(photo Inter Beaujolais/Bistrot Beaujolais)
(photo Inter Beaujolais/Bistrot Beaujolais)

Le tout premier confinement n’a épargné personne, et surtout pas le moral de la plupart des vignerons. Dans un contexte où la taxe Trump se cumulait avec une fermeture des restaurants et un confinement dur, il y avait de quoi paniquer. Bilan à J+1 an et trois mois avec le président de l’interprofession des vins du Beaujolais, Daniel Bulliat.

L’année 2019 se terminait pourtant bien, avec une dynamique positive à 9%, ce qui fut sans conteste la belle surprise de la fin de la décennie.
L’orage Trump et la tempête Covid ont entraîné une chute des ventes à l’export ainsi qu’en CHR (de l’ordre de 15%), mais les commandes ont pour la plupart été reportées. Certains secteurs ont même parfois quasiment compensé les pertes de ces canaux commerciaux, avec un bond des ventes en grandes surfaces et chez les cavistes.
Au point que cette année, certains se sont retrouvés en rupture de stock de Beaujolais Nouveau, faisant mentir la tendance de bouderie infligée au primeur.
Si en moyenne, les salons auxquels participent les vignerons particuliers permettent de générer 10 à 15% des recettes, la mise en place de systèmes de livraison à domicile pendant les confinements et la réactivité des vignerons comme des consommateurs ont permis d’amortir les pertes liées à l’annulation des événements.

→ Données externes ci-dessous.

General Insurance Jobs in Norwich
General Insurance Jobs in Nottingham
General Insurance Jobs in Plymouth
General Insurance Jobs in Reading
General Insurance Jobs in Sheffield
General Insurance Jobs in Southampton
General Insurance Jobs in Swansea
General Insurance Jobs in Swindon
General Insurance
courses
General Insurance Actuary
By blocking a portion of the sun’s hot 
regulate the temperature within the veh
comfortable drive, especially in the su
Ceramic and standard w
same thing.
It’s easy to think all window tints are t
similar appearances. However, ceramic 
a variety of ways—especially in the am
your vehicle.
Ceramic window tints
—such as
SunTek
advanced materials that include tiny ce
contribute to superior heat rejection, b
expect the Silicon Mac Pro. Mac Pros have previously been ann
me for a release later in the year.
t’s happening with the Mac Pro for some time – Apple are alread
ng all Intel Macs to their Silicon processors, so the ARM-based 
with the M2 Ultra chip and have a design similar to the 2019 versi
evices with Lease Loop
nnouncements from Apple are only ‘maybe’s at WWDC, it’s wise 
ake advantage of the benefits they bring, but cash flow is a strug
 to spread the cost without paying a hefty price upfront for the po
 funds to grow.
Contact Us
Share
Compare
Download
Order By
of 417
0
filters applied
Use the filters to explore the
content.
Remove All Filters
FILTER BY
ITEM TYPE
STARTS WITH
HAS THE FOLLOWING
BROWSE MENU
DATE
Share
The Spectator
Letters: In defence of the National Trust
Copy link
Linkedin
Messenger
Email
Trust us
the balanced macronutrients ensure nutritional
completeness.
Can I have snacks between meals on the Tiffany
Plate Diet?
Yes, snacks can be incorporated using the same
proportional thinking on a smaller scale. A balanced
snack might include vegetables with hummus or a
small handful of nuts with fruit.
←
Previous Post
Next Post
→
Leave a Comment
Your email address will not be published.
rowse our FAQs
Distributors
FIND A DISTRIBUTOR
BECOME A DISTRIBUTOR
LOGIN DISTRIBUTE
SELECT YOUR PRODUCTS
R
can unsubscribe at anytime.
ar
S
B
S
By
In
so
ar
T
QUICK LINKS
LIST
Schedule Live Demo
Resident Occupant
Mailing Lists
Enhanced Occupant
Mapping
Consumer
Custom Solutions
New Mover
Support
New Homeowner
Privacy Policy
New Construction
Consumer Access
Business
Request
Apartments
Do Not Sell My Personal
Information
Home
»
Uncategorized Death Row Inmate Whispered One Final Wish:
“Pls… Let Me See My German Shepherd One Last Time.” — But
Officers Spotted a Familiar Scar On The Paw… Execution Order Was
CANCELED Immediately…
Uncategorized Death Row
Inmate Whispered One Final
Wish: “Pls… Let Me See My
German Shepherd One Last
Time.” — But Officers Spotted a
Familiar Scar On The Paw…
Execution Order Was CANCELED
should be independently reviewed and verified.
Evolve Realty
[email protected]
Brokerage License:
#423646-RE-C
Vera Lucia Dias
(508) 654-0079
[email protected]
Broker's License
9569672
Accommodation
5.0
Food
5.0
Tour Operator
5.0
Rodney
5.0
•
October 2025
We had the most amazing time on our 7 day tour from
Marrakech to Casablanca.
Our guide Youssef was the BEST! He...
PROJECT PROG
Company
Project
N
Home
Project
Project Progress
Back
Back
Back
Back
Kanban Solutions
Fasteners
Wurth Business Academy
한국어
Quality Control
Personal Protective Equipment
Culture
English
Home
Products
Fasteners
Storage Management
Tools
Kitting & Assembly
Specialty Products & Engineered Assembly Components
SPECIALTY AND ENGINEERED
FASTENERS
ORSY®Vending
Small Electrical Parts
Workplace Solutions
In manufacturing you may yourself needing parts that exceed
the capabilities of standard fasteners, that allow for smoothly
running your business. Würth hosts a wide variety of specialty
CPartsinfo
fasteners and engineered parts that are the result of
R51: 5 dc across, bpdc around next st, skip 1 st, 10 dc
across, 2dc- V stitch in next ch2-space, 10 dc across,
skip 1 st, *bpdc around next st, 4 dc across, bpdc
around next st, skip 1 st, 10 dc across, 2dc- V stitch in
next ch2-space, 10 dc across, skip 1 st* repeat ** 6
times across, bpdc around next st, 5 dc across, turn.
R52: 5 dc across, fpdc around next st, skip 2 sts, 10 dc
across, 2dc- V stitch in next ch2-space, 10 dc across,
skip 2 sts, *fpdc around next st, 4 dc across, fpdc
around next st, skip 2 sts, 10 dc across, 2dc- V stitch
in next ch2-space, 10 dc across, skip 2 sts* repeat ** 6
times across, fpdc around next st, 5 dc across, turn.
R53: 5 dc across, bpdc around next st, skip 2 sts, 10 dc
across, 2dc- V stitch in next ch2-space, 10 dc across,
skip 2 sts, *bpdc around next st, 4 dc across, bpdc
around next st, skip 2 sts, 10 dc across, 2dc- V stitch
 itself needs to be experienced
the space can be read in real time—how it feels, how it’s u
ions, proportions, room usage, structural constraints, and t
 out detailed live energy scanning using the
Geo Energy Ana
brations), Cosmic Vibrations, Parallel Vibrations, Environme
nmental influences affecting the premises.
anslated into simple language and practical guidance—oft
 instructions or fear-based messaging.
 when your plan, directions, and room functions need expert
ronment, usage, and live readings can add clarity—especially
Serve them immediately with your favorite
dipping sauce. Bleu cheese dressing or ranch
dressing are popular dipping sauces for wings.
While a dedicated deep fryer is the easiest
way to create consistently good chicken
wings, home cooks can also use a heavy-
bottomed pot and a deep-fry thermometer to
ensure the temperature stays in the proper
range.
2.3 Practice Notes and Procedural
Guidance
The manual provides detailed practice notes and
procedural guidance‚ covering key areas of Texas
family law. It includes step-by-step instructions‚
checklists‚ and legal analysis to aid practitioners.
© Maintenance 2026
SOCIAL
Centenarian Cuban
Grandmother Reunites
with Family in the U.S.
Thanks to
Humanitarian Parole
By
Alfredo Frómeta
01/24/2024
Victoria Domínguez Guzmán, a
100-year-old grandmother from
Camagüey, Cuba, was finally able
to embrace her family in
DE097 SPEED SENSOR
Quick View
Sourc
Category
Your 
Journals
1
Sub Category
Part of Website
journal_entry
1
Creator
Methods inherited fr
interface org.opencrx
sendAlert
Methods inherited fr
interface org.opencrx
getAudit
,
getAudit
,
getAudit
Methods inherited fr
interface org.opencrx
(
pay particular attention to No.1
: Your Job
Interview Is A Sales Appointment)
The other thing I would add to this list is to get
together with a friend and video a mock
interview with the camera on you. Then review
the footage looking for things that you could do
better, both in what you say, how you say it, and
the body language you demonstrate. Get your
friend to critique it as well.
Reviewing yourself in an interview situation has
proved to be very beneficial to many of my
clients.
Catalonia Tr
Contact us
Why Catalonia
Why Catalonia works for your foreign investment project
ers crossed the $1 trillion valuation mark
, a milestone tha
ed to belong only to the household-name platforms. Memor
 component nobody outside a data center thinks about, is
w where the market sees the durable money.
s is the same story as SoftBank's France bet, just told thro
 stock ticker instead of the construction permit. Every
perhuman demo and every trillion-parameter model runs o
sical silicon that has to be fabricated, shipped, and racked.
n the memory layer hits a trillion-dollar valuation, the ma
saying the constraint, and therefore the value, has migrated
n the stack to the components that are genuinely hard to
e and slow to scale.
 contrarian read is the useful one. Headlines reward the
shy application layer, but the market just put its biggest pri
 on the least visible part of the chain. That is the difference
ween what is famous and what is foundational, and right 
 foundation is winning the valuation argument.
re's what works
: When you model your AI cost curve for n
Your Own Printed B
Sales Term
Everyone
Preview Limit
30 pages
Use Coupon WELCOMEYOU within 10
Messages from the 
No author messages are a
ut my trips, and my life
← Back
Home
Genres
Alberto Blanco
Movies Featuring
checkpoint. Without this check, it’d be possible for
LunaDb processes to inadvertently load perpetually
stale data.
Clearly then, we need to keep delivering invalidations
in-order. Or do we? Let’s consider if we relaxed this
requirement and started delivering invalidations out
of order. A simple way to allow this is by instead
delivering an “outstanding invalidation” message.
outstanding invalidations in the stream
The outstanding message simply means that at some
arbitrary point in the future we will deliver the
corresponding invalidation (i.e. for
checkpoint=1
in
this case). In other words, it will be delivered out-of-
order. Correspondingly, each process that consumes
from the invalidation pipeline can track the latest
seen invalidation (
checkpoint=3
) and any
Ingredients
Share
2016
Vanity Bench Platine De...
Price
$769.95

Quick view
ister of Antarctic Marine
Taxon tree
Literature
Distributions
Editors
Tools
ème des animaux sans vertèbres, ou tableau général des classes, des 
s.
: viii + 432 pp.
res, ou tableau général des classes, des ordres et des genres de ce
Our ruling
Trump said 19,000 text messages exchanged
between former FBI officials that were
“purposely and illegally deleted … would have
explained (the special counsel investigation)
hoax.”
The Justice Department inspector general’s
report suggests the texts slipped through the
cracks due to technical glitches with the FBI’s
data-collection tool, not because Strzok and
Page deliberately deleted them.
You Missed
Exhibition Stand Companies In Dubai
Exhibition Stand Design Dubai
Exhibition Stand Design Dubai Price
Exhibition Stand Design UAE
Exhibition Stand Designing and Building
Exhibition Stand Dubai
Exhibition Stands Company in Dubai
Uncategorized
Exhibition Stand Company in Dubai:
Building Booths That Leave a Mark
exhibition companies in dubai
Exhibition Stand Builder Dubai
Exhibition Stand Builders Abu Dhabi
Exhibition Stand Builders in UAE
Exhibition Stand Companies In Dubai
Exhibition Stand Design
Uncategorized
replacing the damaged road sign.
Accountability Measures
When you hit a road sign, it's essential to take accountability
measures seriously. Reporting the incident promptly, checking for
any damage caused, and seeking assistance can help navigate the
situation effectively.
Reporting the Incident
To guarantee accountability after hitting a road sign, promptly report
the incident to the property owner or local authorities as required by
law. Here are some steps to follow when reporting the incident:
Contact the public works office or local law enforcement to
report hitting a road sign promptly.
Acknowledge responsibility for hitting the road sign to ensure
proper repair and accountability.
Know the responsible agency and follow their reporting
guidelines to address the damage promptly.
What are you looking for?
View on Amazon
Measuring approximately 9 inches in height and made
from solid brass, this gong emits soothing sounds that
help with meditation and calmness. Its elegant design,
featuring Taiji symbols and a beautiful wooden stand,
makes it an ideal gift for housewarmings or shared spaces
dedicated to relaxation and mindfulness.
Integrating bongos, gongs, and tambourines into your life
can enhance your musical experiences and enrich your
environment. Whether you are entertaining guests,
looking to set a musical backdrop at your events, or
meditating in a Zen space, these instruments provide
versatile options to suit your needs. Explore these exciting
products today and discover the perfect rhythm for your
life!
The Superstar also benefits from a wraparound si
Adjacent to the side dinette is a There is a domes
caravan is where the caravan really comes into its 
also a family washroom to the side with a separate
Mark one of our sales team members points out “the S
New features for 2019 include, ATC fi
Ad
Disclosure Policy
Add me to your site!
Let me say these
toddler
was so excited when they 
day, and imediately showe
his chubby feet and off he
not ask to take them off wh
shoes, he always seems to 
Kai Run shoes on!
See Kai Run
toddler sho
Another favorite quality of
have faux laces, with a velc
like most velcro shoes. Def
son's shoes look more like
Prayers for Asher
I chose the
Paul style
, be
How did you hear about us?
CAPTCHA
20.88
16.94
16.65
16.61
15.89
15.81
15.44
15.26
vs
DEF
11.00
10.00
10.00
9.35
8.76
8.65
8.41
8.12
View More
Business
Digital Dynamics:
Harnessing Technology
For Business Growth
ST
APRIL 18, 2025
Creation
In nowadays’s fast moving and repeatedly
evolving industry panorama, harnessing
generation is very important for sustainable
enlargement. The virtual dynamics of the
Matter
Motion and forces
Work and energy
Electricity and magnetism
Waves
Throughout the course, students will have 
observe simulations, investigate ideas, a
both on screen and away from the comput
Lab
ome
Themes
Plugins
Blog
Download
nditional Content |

L’exercice s’achève sur une note positive : sur la période allant du 1er août 2020 au 30 mai 2021, les objectifs ont été atteints avec deux mois d’avance.

Points de vigilance et grands objectifs de la mandature

Cette note d’espoir ne fait pas oublier au vignoble les fragilités qui l’occupent et les pistes d’amélioration indispensables à explorer.
Si la dernière bonne récolte datant de 2018 a permis de tenir jusqu’à présent, celle de 2021 s’annonce plus faible.
Et bien que le marché ait terminé en hausse, ce qui ne s’était pas produit depuis 2003, la confiance n’est pas encore totalement retrouvée dans le vignoble, les cours devant, en termes de valeurs, évoluer encore.
Quant au marché export, il boude encore un peu (trop) les Beaujolais des crus, or les Beaujolais Villages restent une appellation pleine d’enjeux : trop d’arrachages sont encore pratiqués, alors que les terroirs y sont splendides, notamment pour les chardonnay qui s’expriment à merveille sur ces beaux argilo-calcaires.
Augmenter les parts de marchés des crus, prévenir l’arrachage dans les appellations Beaujolais et Beaujolais Villages, continuer à favoriser la transition écologique du vignoble, prier pour que la taxe Trump ne revienne jamais, favoriser l’installation des jeunes vignerons, faire reconnaître certains terroirs en climats ou dénomination géographique complémentaire : les paris de la mandature ne manquent pas.
Retrouver la confiance, valoriser le vignoble et le développer sont les principales ambitions du nouveau président pour son territoire.